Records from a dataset

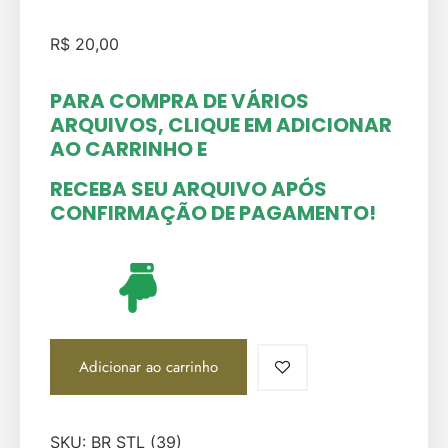
R$
20,00
PARA COMPRA DE VÁRIOS
ARQUIVOS, CLIQUE EM ADICIONAR
AO CARRINHO
E
RECEBA SEU ARQUIVO APÓS
CONFIRMAÇÃO DE PAGAMENTO!
Adicionar ao carrinho
SKU:
BR STL (39)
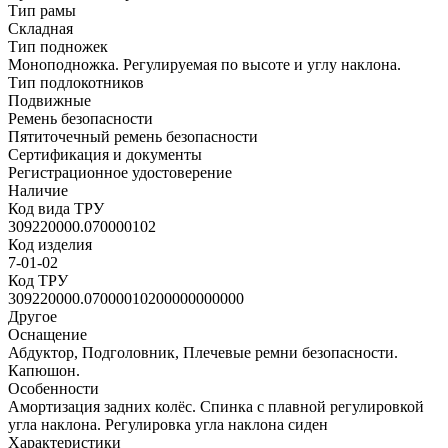
Тип рамы
Складная
Тип подножек
Моноподножка. Регулируемая по высоте и углу наклона.
Тип подлокотников
Подвижные
Ремень безопасности
Пятиточечный ремень безопасности
Сертификация и документы
Регистрационное удостоверение
Наличие
Код вида ТРУ
309220000.070000102
Код изделия
7-01-02
Код ТРУ
309220000.07000010200000000000
Другое
Оснащение
Абдуктор, Подголовник, Плечевые ремни безопасности.
Капюшон.
Особенности
Амортизация задних колёс. Спинка с плавной регулировкой
угла наклона. Регулировка угла наклона сиден
Характеристики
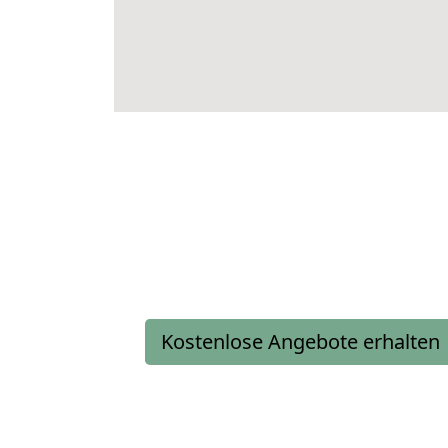
Kostenlose Angebote erhalten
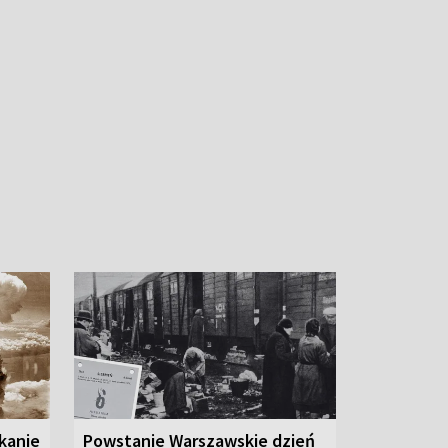
ykanie
Powstanie Warszawskie dzień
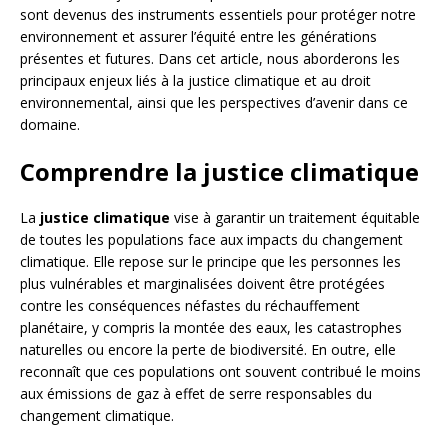
sont devenus des instruments essentiels pour protéger notre
environnement et assurer l’équité entre les générations
présentes et futures. Dans cet article, nous aborderons les
principaux enjeux liés à la justice climatique et au droit
environnemental, ainsi que les perspectives d’avenir dans ce
domaine.
Comprendre la justice climatique
La
justice climatique
vise à garantir un traitement équitable
de toutes les populations face aux impacts du changement
climatique. Elle repose sur le principe que les personnes les
plus vulnérables et marginalisées doivent être protégées
contre les conséquences néfastes du réchauffement
planétaire, y compris la montée des eaux, les catastrophes
naturelles ou encore la perte de biodiversité. En outre, elle
reconnaît que ces populations ont souvent contribué le moins
aux émissions de gaz à effet de serre responsables du
changement climatique.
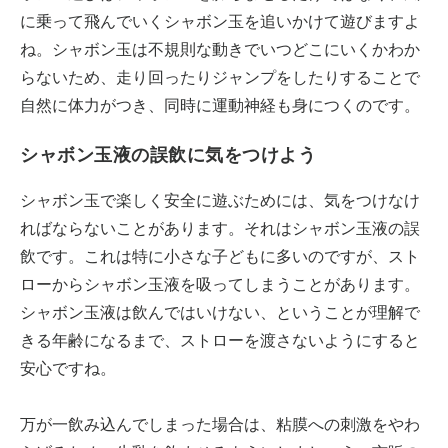
に乗って飛んでいくシャボン玉を追いかけて遊びますよ
ね。シャボン玉は不規則な動きでいつどこにいくかわか
らないため、走り回ったりジャンプをしたりすることで
自然に体力がつき、同時に運動神経も身につくのです。
シャボン玉液の誤飲に気をつけよう
シャボン玉で楽しく安全に遊ぶためには、気をつけなけ
ればならないことがあります。それはシャボン玉液の誤
飲です。これは特に小さな子どもに多いのですが、スト
ローからシャボン玉液を吸ってしまうことがあります。
シャボン玉液は飲んではいけない、ということが理解で
きる年齢になるまで、ストローを渡さないようにすると
安心ですね。
万が一飲み込んでしまった場合は、粘膜への刺激をやわ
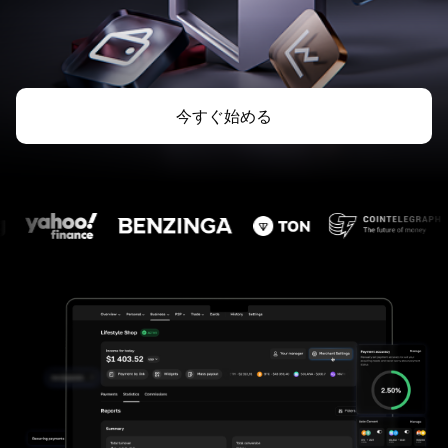
今すぐ始める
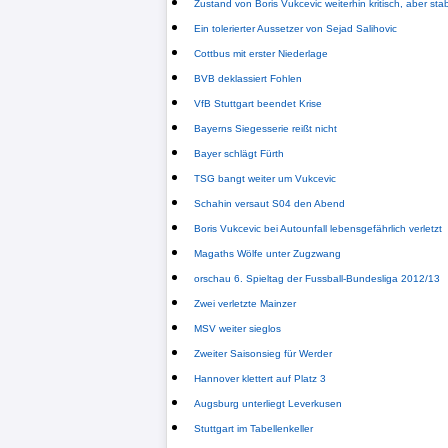
Zustand von Boris Vukcevic weiterhin kritisch, aber stab
Tabelle
Ein tolerierter Aussetzer von Sejad Salihovic
3.
Cottbus mit erster Niederlage
Liga
BVB deklassiert Fohlen
VfB Stuttgart beendet Krise
1.
Bayerns Siegesserie reißt nicht
Bundesliga
Bayer schlägt Fürth
TSG bangt weiter um Vukcevic
Ergebnisse
Schahin versaut S04 den Abend
Boris Vukcevic bei Autounfall lebensgefährlich verletzt
SONSTIGES
Magaths Wölfe unter Zugzwang
orschau 6. Spieltag der Fussball-Bundesliga 2012/13
FuÃŸballspieler
Zwei verletzte Mainzer
Vereine
MSV weiter sieglos
Zweiter Saisonsieg für Werder
Kader
Hannover klettert auf Platz 3
Augsburg unterliegt Leverkusen
Wappen
Stuttgart im Tabellenkeller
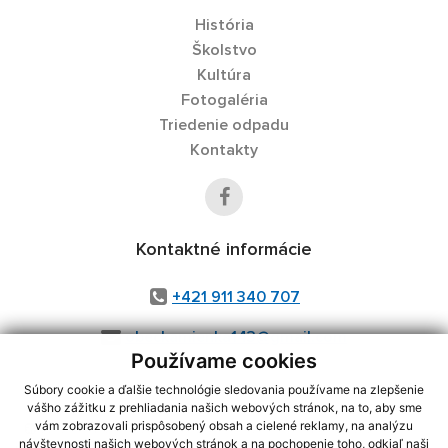
História
Školstvo
Kultúra
Fotogaléria
Triedenie odpadu
Kontakty
Kontaktné informácie
+421 911 340 707
obeckamienka143@gmail.com
Používame cookies
Súbory cookie a ďalšie technológie sledovania používame na zlepšenie
vášho zážitku z prehliadania našich webových stránok, na to, aby sme
vám zobrazovali prispôsobený obsah a cielené reklamy, na analýzu
využite možnosť získavania aktuálnych informácií s využitím RSS
,
návštevnosti našich webových stránok a na pochopenie toho, odkiaľ naši
CMS systém (redakčný) systém ECHELON 2,
Mapa stránok
,
web portál
,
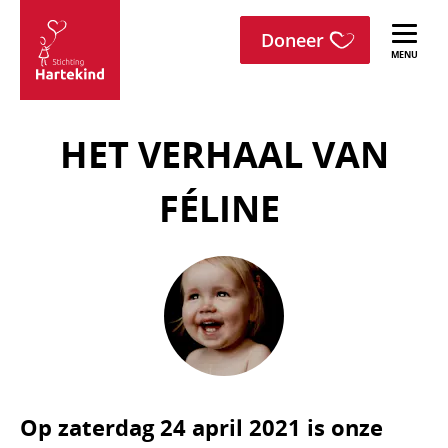
menu
Sla navigatie over
Doneer
Stichting
Hartekind
HET VERHAAL VAN
FÉLINE
Op zaterdag 24 april 2021 is onze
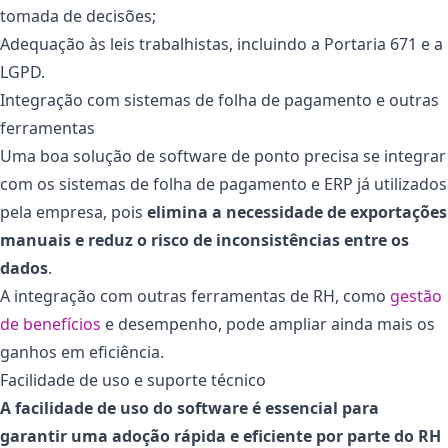
tomada de decisões;
Adequação às leis trabalhistas, incluindo a Portaria 671 e a
LGPD.
Integração com sistemas de folha de pagamento e outras
ferramentas
Uma boa solução de software de ponto precisa se integrar
com os sistemas de folha de pagamento e ERP já utilizados
pela empresa, pois
elimina a necessidade de exportações
manuais e reduz o risco de inconsistências entre os
dados
.
A integração com outras ferramentas de RH, como
gestão
de benefícios
e desempenho, pode ampliar ainda mais os
ganhos em eficiência.
Facilidade de uso e suporte técnico
A facilidade de uso do software é essencial para
garantir uma adoção rápida e eficiente por parte do RH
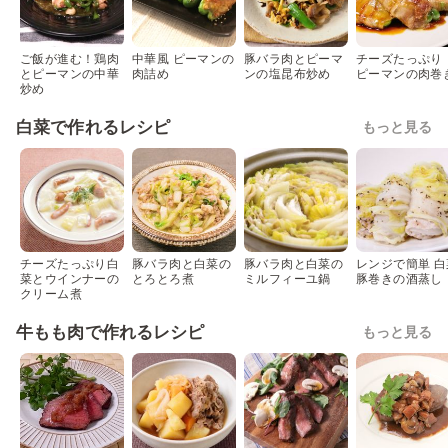
ご飯が進む！鶏肉
中華風 ピーマンの
豚バラ肉とピーマ
チーズたっぷり
とピーマンの中華
肉詰め
ンの塩昆布炒め
ピーマンの肉巻
炒め
白菜で作れるレシピ
もっと見る
チーズたっぷり白
豚バラ肉と白菜の
豚バラ肉と白菜の
レンジで簡単 白
菜とウインナーの
とろとろ煮
ミルフィーユ鍋
豚巻きの酒蒸し
クリーム煮
牛もも肉で作れるレシピ
もっと見る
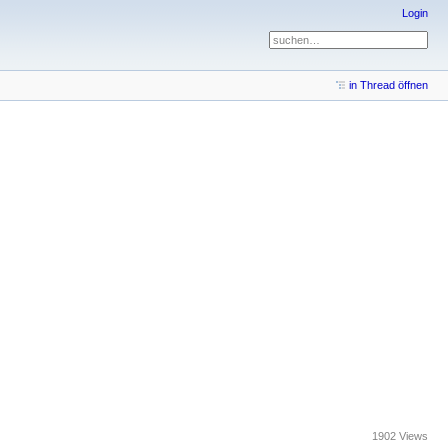
Login
in Thread öffnen
1902 Views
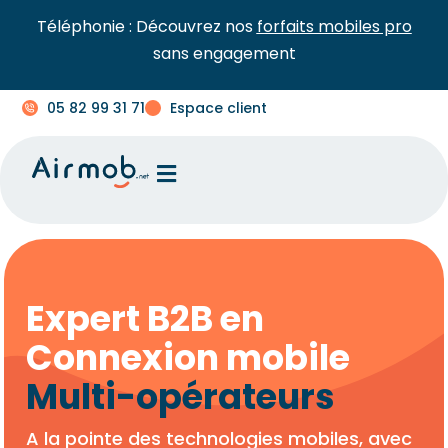
Téléphonie : Découvrez nos
forfaits mobiles pro
sans engagement
05 82 99 31 71
Espace client
Expert B2B en
Connexion mobile
Multi-opérateurs
A la pointe des technologies mobiles, avec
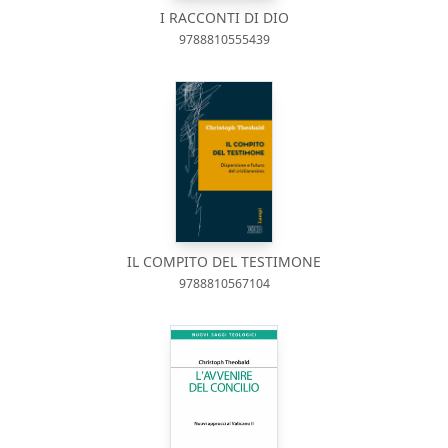
I RACCONTI DI DIO
9788810555439
IL COMPITO DEL TESTIMONE
9788810567104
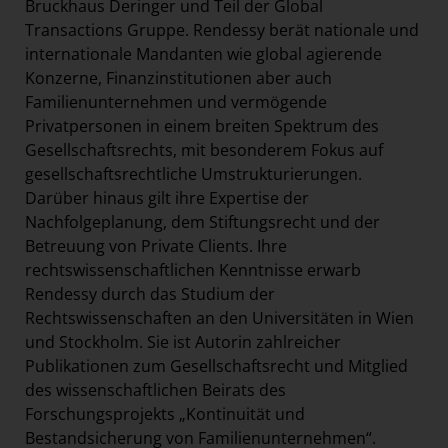
Bruckhaus Deringer und Teil der Global
Transactions Gruppe. Rendessy berät nationale und
internationale Mandanten wie global agierende
Konzerne, Finanzinstitutionen aber auch
Familienunternehmen und vermögende
Privatpersonen in einem breiten Spektrum des
Gesellschaftsrechts, mit besonderem Fokus auf
gesellschaftsrechtliche Umstrukturierungen.
Darüber hinaus gilt ihre Expertise der
Nachfolgeplanung, dem Stiftungsrecht und der
Betreuung von Private Clients. Ihre
rechtswissenschaftlichen Kenntnisse erwarb
Rendessy durch das Studium der
Rechtswissenschaften an den Universitäten in Wien
und Stockholm. Sie ist Autorin zahlreicher
Publikationen zum Gesellschaftsrecht und Mitglied
des wissenschaftlichen Beirats des
Forschungsprojekts „Kontinuität und
Bestandsicherung von Familienunternehmen“.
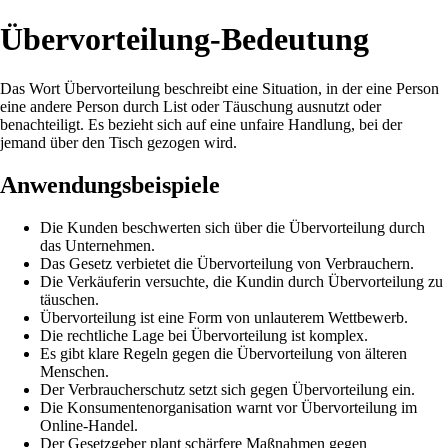
Übervorteilung-Bedeutung
Das Wort Übervorteilung beschreibt eine Situation, in der eine Person
eine andere Person durch List oder Täuschung ausnutzt oder
benachteiligt. Es bezieht sich auf eine unfaire Handlung, bei der
jemand über den Tisch gezogen wird.
Anwendungsbeispiele
Die Kunden beschwerten sich über die Übervorteilung durch
das Unternehmen.
Das Gesetz verbietet die Übervorteilung von Verbrauchern.
Die Verkäuferin versuchte, die Kundin durch Übervorteilung zu
täuschen.
Übervorteilung ist eine Form von unlauterem Wettbewerb.
Die rechtliche Lage bei Übervorteilung ist komplex.
Es gibt klare Regeln gegen die Übervorteilung von älteren
Menschen.
Der Verbraucherschutz setzt sich gegen Übervorteilung ein.
Die Konsumentenorganisation warnt vor Übervorteilung im
Online-Handel.
Der Gesetzgeber plant schärfere Maßnahmen gegen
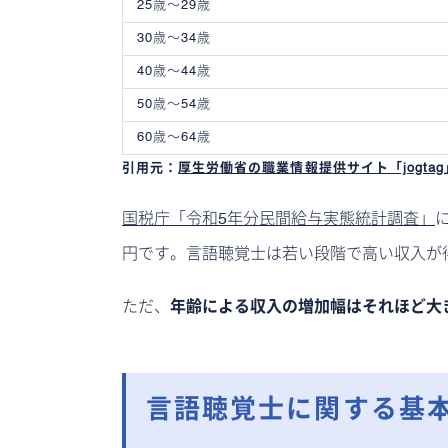
25歳〜29歳
30歳〜34歳
40歳〜44歳
50歳〜54歳
60歳〜64歳
引用元：
厚生労働省の職業情報提供サイト「jogtag
国税庁「令和5年分民間給与実態統計調査」
円です。言語聴覚士は若い段階で高い収入が
ただ、
年齢による収入の増加幅はそれほど大
言語聴覚士に関する基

> [Exercise goal]: From the entries above, copy each line that holds "justice".

> [Reply to the task]:
principaux enjeux liés à la justice climatique et au droit
Comprendre la justice climatique
justice climatique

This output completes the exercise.